==== Textauszug ====
Mal sehen... Derzeit sind alle Testbikes abverkauft, da hier vor Ort keine Testfahrten möglich waren/sind. Wenn alle Komponenten eintreffen und man wirklich wieder vernünftig planen kann, dann gerne. 
Ohne Sicherheit bzgl. der Möglichkeit auf Veranstaltung dieser Art machts für mich einfach keinen Sinn, Bikes aufgebaut bereit zu halten, da die Komponenten derzeit knapp sind und ich damit dann wartende Kunden glücklich mache. 
Hilft einfach nur abwarten derzeit.. leider


----------



## el Lingo (5. Mai 2021)

Ich nehme Dir gerne ein Testbike ab ;-) Kannst Du etwas zum Unterschied zwischen Rune und Spitfire sagen? Auch zum generellen Fahrverhalten der beiden Bikes? Irgendwie habe ich immer wieder Lust auf das Spitfire aber bin ob der 135mm Federweg etwas besorgt, dass das nicht reichen könnte.


----------



## TheHighlander85 (5. Mai 2021)

el Lingo schrieb:


> Ich nehme Dir gerne ein Testbike ab ;-) Kannst Du etwas zum Unterschied zwischen Rune und Spitfire sagen? Auch zum generellen Fahrverhalten der beiden Bikes? Irgendwie habe ich immer wieder Lust auf das Spitfire aber bin ob der 135mm Federweg etwas besorgt, dass das nicht reichen könnte.



Die Antwort interessiert mich auch - die Frage ist aber hier am falschen Platz. Wäre im Faden fürs Rune oder Spiti besser aufgehoben.
Ordnung mus sein😉


----------
==== Bereitgestellte Angaben ====
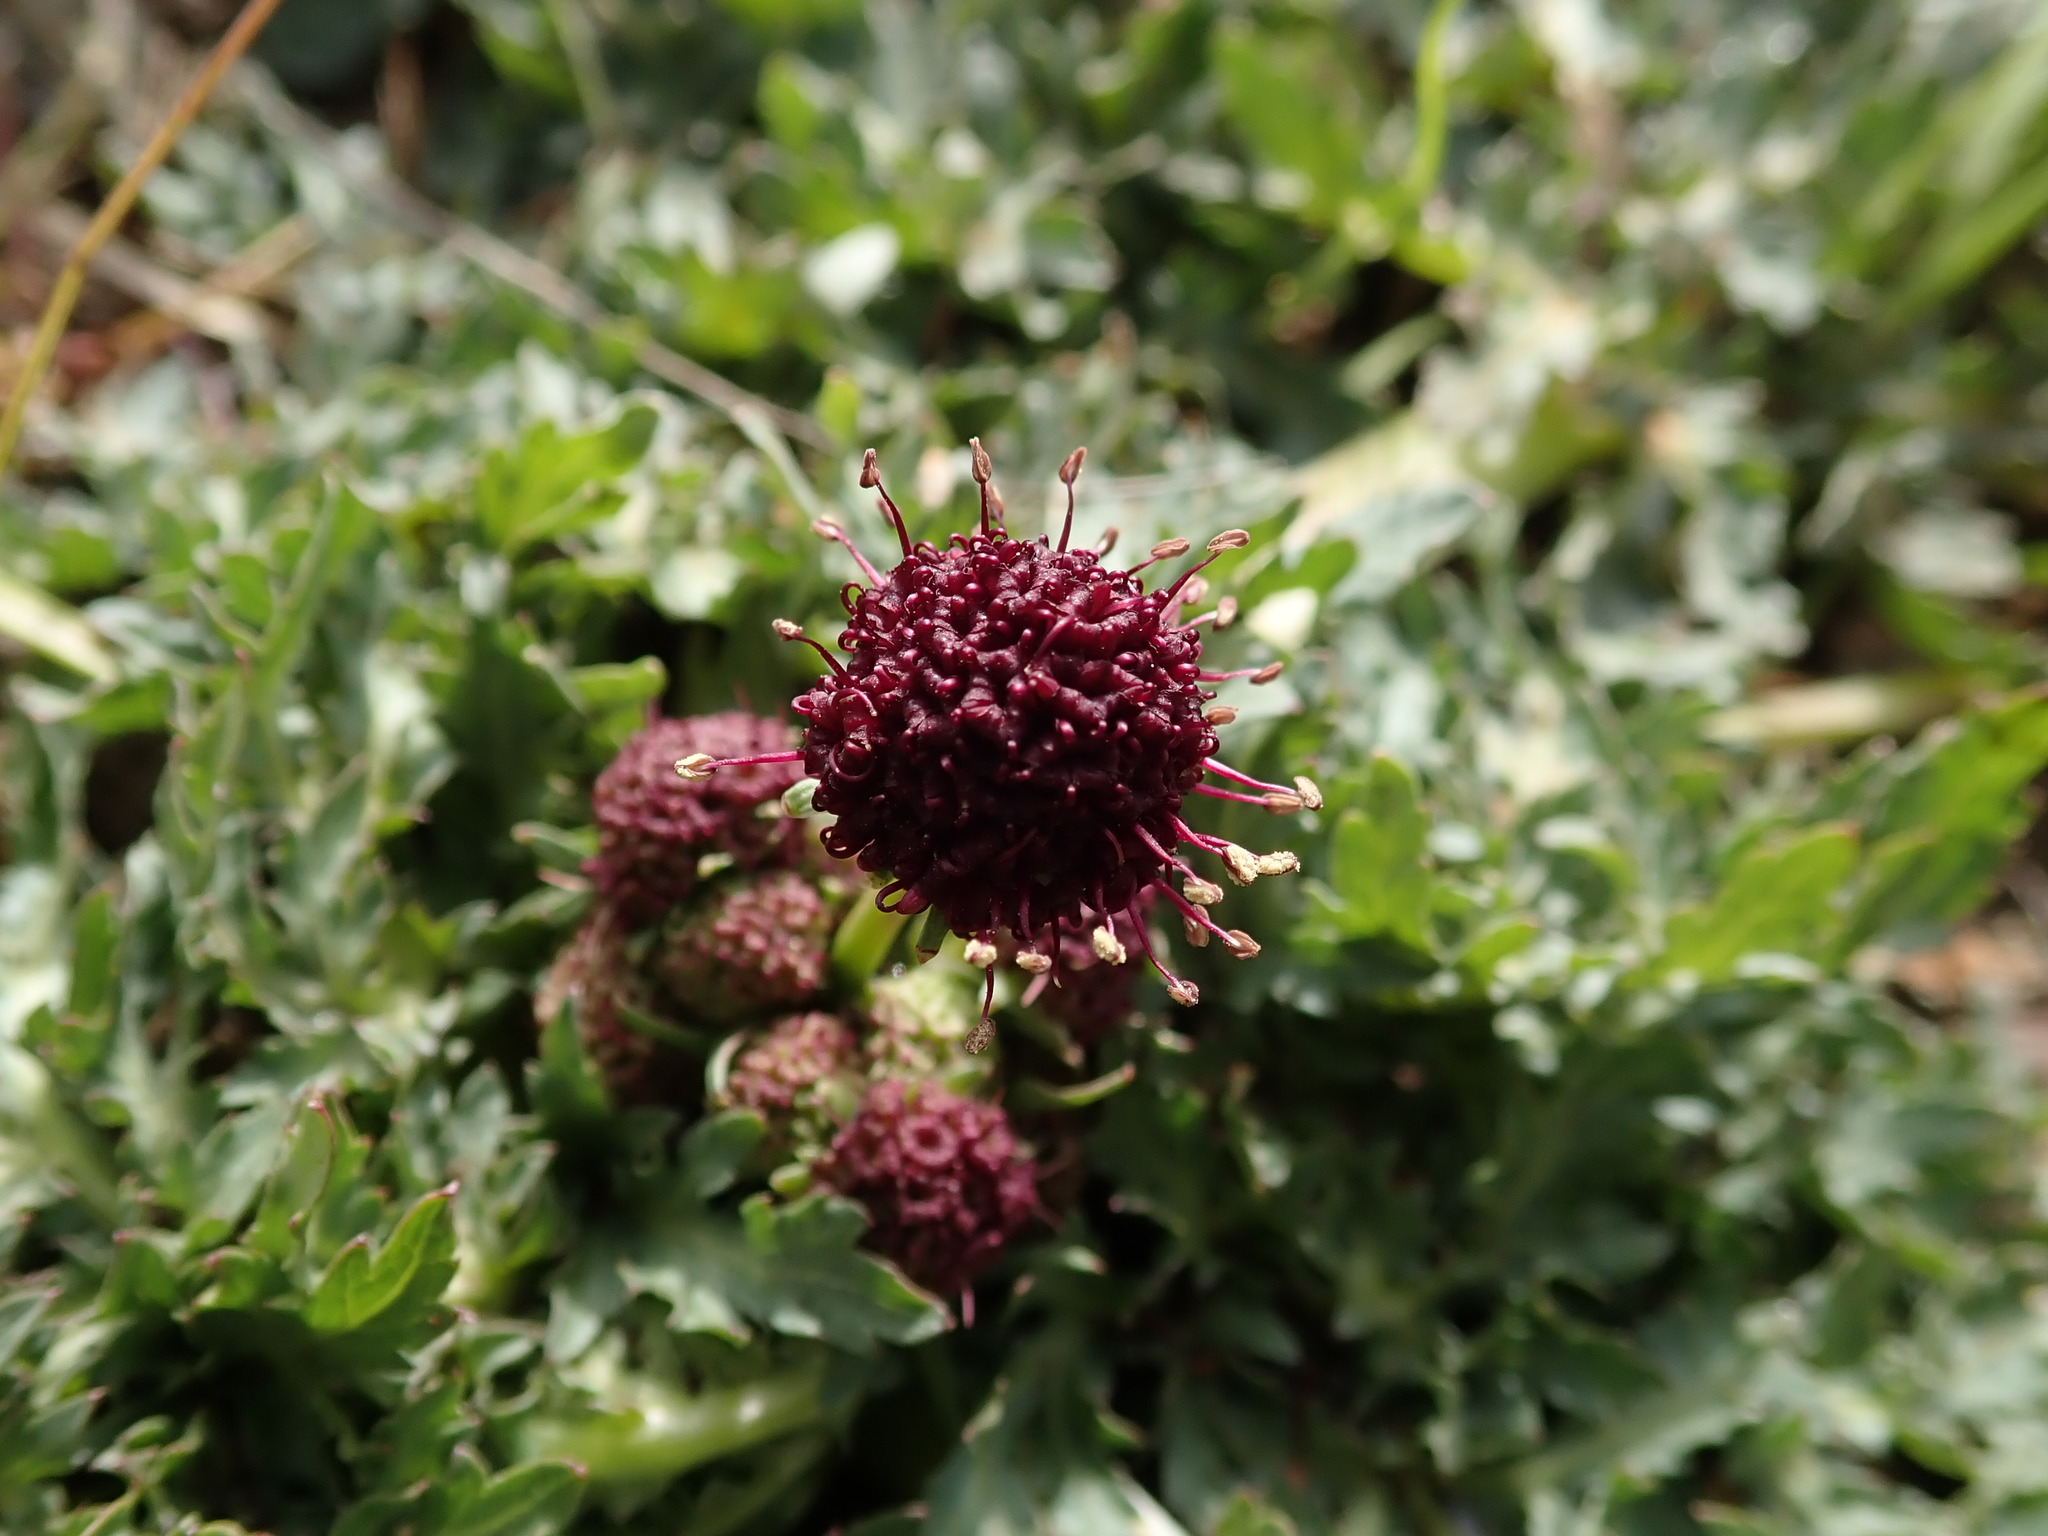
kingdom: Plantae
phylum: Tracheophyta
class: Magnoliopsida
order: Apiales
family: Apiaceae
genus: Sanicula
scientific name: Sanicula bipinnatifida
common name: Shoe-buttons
====
### Aufgabenstellung
(1) Fassen Sie den Textauszug in zwei Sätzen zusammen.
(2) Welcher Federweg des Spitfire bereitet el Lingo laut Textauszug Sorgen?

### Ergebnisse
(1) Laut dem ersten Beitrag sind derzeit alle Testbikes abverkauft, und wegen knapper Komponenten und fehlender Sicherheit über Veranstaltungen werden keine aufgebauten Bikes bereitgehalten. el Lingo fragt nach dem Unterschied und dem Fahrverhalten von Rune und Spitfire, worauf TheHighlander85 antwortet, die Frage wäre im Faden fürs Rune oder Spiti besser aufgehoben.

(2) 135 mm Federweg.